■ Listed entries ■
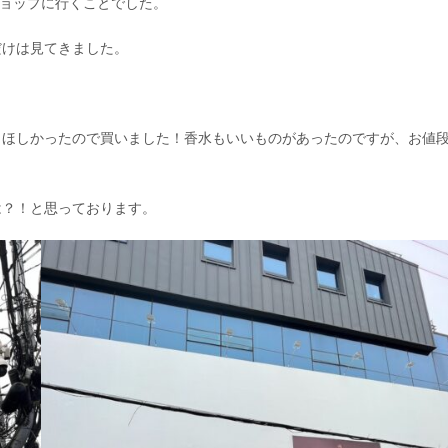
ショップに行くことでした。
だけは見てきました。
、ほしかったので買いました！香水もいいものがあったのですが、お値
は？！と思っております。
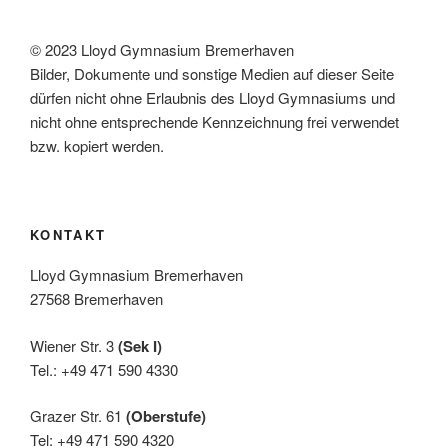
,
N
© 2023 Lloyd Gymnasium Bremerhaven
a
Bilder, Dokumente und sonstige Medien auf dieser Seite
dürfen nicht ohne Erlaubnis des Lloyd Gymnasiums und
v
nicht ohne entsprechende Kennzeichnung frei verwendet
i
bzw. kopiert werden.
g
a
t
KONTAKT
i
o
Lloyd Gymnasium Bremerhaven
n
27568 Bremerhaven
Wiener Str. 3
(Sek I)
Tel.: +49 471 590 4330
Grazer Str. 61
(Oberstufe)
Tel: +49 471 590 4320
==
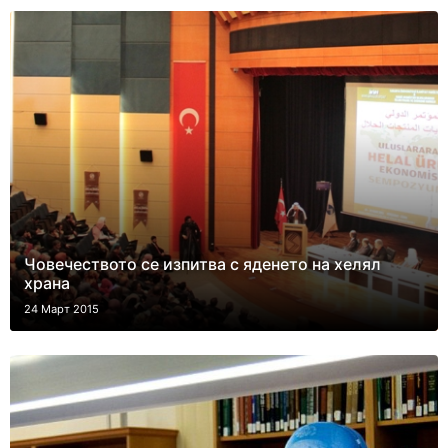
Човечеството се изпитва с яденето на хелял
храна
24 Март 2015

■ Task to carry out ■
Copy the lines in the records above character for character, from the line containing "ショップに行くことでした。" through the line containing "は？！と思っております。", including both of those lines.

■ Task solution ■
ショップに行くことでした。
だけは見てきました。
、ほしかったので買いました！香水もいいものがあったのですが、お値
は？！と思っております。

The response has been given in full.